(Supplied data Opens)
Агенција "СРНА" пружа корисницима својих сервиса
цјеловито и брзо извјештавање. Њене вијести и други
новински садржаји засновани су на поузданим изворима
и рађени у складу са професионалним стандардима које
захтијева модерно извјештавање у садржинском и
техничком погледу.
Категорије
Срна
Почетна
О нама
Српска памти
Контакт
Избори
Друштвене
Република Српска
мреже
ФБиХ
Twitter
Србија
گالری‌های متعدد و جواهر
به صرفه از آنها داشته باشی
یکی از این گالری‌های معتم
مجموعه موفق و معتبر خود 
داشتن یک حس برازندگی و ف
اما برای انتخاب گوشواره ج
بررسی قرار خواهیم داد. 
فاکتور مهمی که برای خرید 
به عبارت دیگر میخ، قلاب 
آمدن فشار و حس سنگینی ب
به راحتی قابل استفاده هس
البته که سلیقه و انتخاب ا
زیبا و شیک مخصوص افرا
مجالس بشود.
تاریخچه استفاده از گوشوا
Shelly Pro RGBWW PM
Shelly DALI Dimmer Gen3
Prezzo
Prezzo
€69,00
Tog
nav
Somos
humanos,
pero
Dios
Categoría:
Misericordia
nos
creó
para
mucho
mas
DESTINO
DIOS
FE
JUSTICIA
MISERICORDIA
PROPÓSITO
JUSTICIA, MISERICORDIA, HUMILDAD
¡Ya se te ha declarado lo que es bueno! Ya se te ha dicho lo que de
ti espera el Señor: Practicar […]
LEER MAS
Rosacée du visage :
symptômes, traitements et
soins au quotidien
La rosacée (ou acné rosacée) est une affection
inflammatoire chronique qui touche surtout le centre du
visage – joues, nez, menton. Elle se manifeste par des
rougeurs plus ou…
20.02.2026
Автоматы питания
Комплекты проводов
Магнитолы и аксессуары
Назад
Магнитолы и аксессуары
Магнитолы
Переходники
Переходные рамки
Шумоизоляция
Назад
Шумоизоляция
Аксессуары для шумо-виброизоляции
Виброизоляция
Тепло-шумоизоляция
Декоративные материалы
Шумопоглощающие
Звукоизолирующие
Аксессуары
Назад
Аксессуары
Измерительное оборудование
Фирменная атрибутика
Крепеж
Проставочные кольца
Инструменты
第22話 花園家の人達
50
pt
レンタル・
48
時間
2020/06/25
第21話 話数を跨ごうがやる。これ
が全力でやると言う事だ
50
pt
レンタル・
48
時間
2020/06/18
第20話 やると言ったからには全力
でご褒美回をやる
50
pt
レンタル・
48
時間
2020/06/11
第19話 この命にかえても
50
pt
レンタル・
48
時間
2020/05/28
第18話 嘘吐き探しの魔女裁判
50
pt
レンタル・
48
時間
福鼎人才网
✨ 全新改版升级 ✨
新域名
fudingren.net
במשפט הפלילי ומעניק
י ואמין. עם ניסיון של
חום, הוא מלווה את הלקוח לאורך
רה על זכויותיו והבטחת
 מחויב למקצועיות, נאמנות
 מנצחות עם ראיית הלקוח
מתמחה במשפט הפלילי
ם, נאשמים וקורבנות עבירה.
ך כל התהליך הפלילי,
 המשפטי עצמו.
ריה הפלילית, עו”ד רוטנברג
(Supplied data Closes)
- Description of the task: Print every line of the entries above without changing any character.

- Task solution:
Агенција "СРНА" пружа корисницима својих сервиса
цјеловито и брзо извјештавање. Њене вијести и други
новински садржаји засновани су на поузданим изворима
и рађени у складу са професионалним стандардима које
захтијева модерно извјештавање у садржинском и
техничком погледу.
Категорије
Срна
Почетна
О нама
Српска памти
Контакт
Избори
Друштвене
Република Српска
мреже
ФБиХ
Twitter
Србија
گالری‌های متعدد و جواهر
به صرفه از آنها داشته باشی
یکی از این گالری‌های معتم
مجموعه موفق و معتبر خود 
داشتن یک حس برازندگی و ف
اما برای انتخاب گوشواره ج
بررسی قرار خواهیم داد. 
فاکتور مهمی که برای خرید 
به عبارت دیگر میخ، قلاب 
آمدن فشار و حس سنگینی ب
به راحتی قابل استفاده هس
البته که سلیقه و انتخاب ا
زیبا و شیک مخصوص افرا
مجالس بشود.
تاریخچه استفاده از گوشوا
Shelly Pro RGBWW PM
Shelly DALI Dimmer Gen3
Prezzo
Prezzo
€69,00
Tog
nav
Somos
humanos,
pero
Dios
Categoría:
Misericordia
nos
creó
para
mucho
mas
DESTINO
DIOS
FE
JUSTICIA
MISERICORDIA
PROPÓSITO
JUSTICIA, MISERICORDIA, HUMILDAD
¡Ya se te ha declarado lo que es bueno! Ya se te ha dicho lo que de
ti espera el Señor: Practicar […]
LEER MAS
Rosacée du visage :
symptômes, traitements et
soins au quotidien
La rosacée (ou acné rosacée) est une affection
inflammatoire chronique qui touche surtout le centre du
visage – joues, nez, menton. Elle se manifeste par des
rougeurs plus ou…
20.02.2026
Автоматы питания
Комплекты проводов
Магнитолы и аксессуары
Назад
Магнитолы и аксессуары
Магнитолы
Переходники
Переходные рамки
Шумоизоляция
Назад
Шумоизоляция
Аксессуары для шумо-виброизоляции
Виброизоляция
Тепло-шумоизоляция
Декоративные материалы
Шумопоглощающие
Звукоизолирующие
Аксессуары
Назад
Аксессуары
Измерительное оборудование
Фирменная атрибутика
Крепеж
Проставочные кольца
Инструменты
第22話 花園家の人達
50
pt
レンタル・
48
時間
2020/06/25
第21話 話数を跨ごうがやる。これ
が全力でやると言う事だ
50
pt
レンタル・
48
時間
2020/06/18
第20話 やると言ったからには全力
でご褒美回をやる
50
pt
レンタル・
48
時間
2020/06/11
第19話 この命にかえても
50
pt
レンタル・
48
時間
2020/05/28
第18話 嘘吐き探しの魔女裁判
50
pt
レンタル・
48
時間
福鼎人才网
✨ 全新改版升级 ✨
新域名
fudingren.net
במשפט הפלילי ומעניק
י ואמין. עם ניסיון של
חום, הוא מלווה את הלקוח לאורך
רה על זכויותיו והבטחת
 מחויב למקצועיות, נאמנות
 מנצחות עם ראיית הלקוח
מתמחה במשפט הפלילי
ם, נאשמים וקורבנות עבירה.
ך כל התהליך הפלילי,
 המשפטי עצמו.
ריה הפלילית, עו”ד רוטנברג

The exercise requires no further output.